Run for Their Lives, an organisation devoted to calling for the immediate release of the hostages seized on October 7, were protesting in Boulder, when an attacker threw the devices into a crowd and shouted “free Palestine.”
The Colorado attack comes amid escalating tensions in the United States over Israel's war in Gaza, which has led to both a rise in antisemitic hate crimes and pro-Palestinian protests being labelled antisemitic by US officials.
Trump’s administration has detained protesters without charge and cut funding to elite U.S. universities that have allowed these demonstrations.
Here’s everything we know about the Colarado attack so far.
What happened?
The attack took place on the Pearl Street Mall, a four-block pedestrian mall in Boulder, near the University of Colorado, at around 1.26pm on Sunday.
Brooke Coffman, a 19-year-old at the University of Colorado who witnessed the Boulder incident, described seeing a man whom she presumed to be the attacker standing in the courtyard shirtless, clutching a glass bottle of clear liquid and shouting.
“Everybody is yelling, 'get water, get water,’” Ms Coffman said.
Police chief Steve Redfearn said that police were informed that "people were being set on fire,” with injuries ranging from "very serious" to "more minor.”

"When we arrived we encountered multiple victims that were injured, with injuries consistent with burns," Mr Redfearn said.
Another eyewitness, who wanted to remain anonymous, said he saw the suspect chuck Molotov cocktails - a makeshift bomb made from a bottle filled with petrol and a piece of cloth to use as a fuse.
He said: "It was very strange to just hear a crash on the ground of a bottle breaking and then it sounded like a boom and then people started yelling and screaming.”

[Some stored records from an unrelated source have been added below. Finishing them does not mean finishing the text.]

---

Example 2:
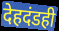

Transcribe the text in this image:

देहदंडही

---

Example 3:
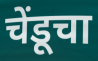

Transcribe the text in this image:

चेंडूचा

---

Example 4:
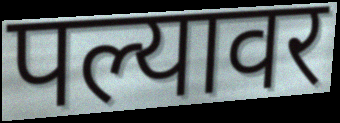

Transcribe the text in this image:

पल्यावर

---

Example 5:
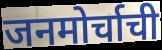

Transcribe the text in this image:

जनमोर्चाची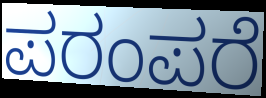
ಪರಂಪರೆ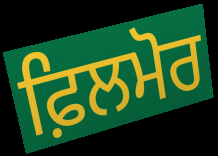
ਫ਼ਿਲਮੋਰ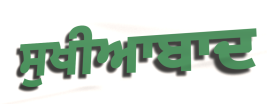
ਸੁਖੀਆਬਾਦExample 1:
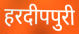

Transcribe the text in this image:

हरदीपपुरी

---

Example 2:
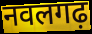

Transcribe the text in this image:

नवलगढ़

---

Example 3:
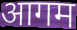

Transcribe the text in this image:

आगम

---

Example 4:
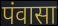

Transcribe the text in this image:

पंवासा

The anonymous witness added: "The attacker came out from the bushes and the trees... he threw another cocktail, and on the second one he lit himself on fire - I imagine accidentally.

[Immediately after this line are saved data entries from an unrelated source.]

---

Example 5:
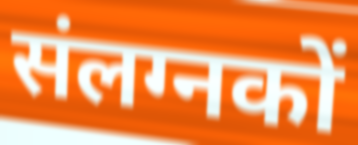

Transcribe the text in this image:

संलग्नकोंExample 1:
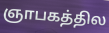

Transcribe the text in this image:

ஞாபகத்தில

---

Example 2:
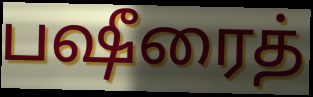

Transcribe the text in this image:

பஷீரைத்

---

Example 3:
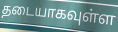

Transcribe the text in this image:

தடையாகவுள்ள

"He seemed to have a bullet proof vest on, or some kind of vest, and then a shirt underneath it.
"And after he lit himself on fire he took off the vest and the shirt and he was shirtless.”

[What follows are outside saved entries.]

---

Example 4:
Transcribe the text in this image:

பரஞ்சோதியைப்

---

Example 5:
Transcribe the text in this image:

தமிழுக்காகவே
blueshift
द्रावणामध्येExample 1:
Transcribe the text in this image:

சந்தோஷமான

In a statement, Run for Their Lives, said the walks have been held weekly since October 7, “without any violent incidents until today”.
Who is the suspect?
The suspect is Mohamed Soliman, 45, according to Mark Michalek, the FBI special agent in charge of the Denver Field Office. Soliman was hospitalised shortly after the attack.
Boulder Police Chief Stephen Redfearn said he did not believe anyone else was involved. “We're fairly confident we have the lone suspect in custody,” he said.
Soliman is an Egyptian national who overstayed his visa following entry to the US under the previous administration, according to Fox News, citing three Homeland Security and US Immigration and Customs Enforcement sources.
The report said that Soliman arrived in the US on August 27, 2022, and was meant to leave by February 2, 2023, but he reportedly never left.
Stephen Miller, Trump's deputy chief of staff, said on X that the incident was further evidence of the need to “fully reverse” what he described as “suicidal migration”.
Who was injured?
Four women and four men between the ages of 52 and 88 were rushed to hospitals following the attack, according to Boulder police.
Brooke Coffman, the 19-year-old eyewitness, said she saw four women lying or sitting on the ground with burns on their legs. One of them seemed to have been badly burned on the majority of her body and had been wrapped in a flag by someone, she said.
Was it a hate crime?
FBI Director Kash Patel has described the Boulder incident as a “targeted terror attack”, and Colorado Attorney General Phil Weiser said it seemed to be “a hate crime given the group that was targeted”.
According to Mark Michalek, the FBI special agent in charge of the Denver Field Office, “ the FBI is investigating this as an act of terrorism.”